In questo contesto, è fondamentale che l’Europa e l’Italia rafforzino le proprie
capacità di difesa, investendo in tecnologie all’avanguardia e promuovendo
una maggiore cooperazione tra i Paesi alleati. La sicurezza non è un lusso,
ma una necessità imprescindibile per garantire la prosperità e la stabilità dei
nostri cittadini. Ma una delle sfide più urgenti è saper decidere rapidamente.
Il piano Readness 2030 proposto da Bruxelles, ne è un esempio, con una
dote di 800 miliardi di euro, di cui 650 dai bilanci nazionali e 150 garantiti
dal bilancio UE-programma Safe. Il piano, però, stenta a decollare per via di
alcune divergenze emerse tra gli Stati membri, specialmente quelli con alto
debito pubblico come l’Italia.
In questo contesto si inserisce la proposta di un Meccanismo Europeo di
Difesa, proposto dal think tank belga Bruegel. Questo prevede la creazione
di un fondo esterno all’UE per favorire l’integrazione dei cosiddetti “paesi
volenterosi” ed evitare le regole del patto di stabilità.
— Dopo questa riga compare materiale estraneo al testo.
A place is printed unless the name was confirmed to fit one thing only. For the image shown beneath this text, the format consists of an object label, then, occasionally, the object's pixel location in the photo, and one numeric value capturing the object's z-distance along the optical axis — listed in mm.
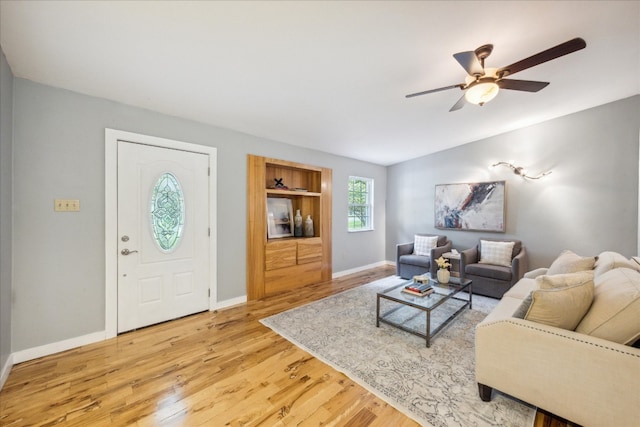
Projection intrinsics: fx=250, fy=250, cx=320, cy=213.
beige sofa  1296
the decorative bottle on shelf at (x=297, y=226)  4438
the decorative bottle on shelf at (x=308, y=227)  4508
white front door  2658
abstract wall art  4445
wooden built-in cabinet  3668
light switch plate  2303
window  5445
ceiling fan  1791
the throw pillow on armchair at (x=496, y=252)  3971
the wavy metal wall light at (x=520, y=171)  4117
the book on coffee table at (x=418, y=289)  2738
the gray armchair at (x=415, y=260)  4342
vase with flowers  3086
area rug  1639
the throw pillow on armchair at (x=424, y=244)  4715
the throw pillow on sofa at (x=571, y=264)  2436
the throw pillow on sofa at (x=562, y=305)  1528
Il progetto ha già
ottenuto il sostegno di Francia e Inghilterra e l’interesse di Polonia, Norvegia
e, in prospettiva, anche dell’Ucraina. Un mosaico di paesi UE ed extra UE che
rischia però di accentuare le divisioni interne all’Unione. Alcuni paesi come
Germania e Belgio sostengono, invece, che l’UE dovrebbe prima esaminare
gli strumenti esistenti, come la Banca Europea per gli Investimenti (BEI), il
Fondo Europeo per la Difesa (EDF) e il piano comunitario Readiness 2030,
prima di crearne di nuovi.
Al netto dei vari strumenti finanziari messi in campo, la sfida fondamentale
resta quella di superare le diffidenze e costruire una Difesa comune credibile,
accompagnata da una strategia industriale condivisa, capace di coniugare
innovazione, sostenibilità ed efficienza militare, che non sia in contrasto con
la NATO, ma che invece costituisca il pilastro europeo dell’Alleanza atlantica.
In un mondo in cui la “forza” torna a imporsi sul primato del “diritto”, la
Difesa comune non rappresenta solo un’esigenza militare, ma è prima di
tutto una svolta politica e culturale. Un cambiamento di paradigma che
dovrà coinvolgere tutti i settori, a partire dai comparti strategici dell’apparato
produttivo. Non è un caso, infatti, che alcuni Stati membri abbiano
attivato processi di riconversione industriale, sospinti anche dalla crisi
dell’automotive, orientandosi verso approvvigionamenti di carattere militare.
Un segnale concreto che la Difesa europea si costruisce anche attraverso il
tessuto economico e sociale del Continente.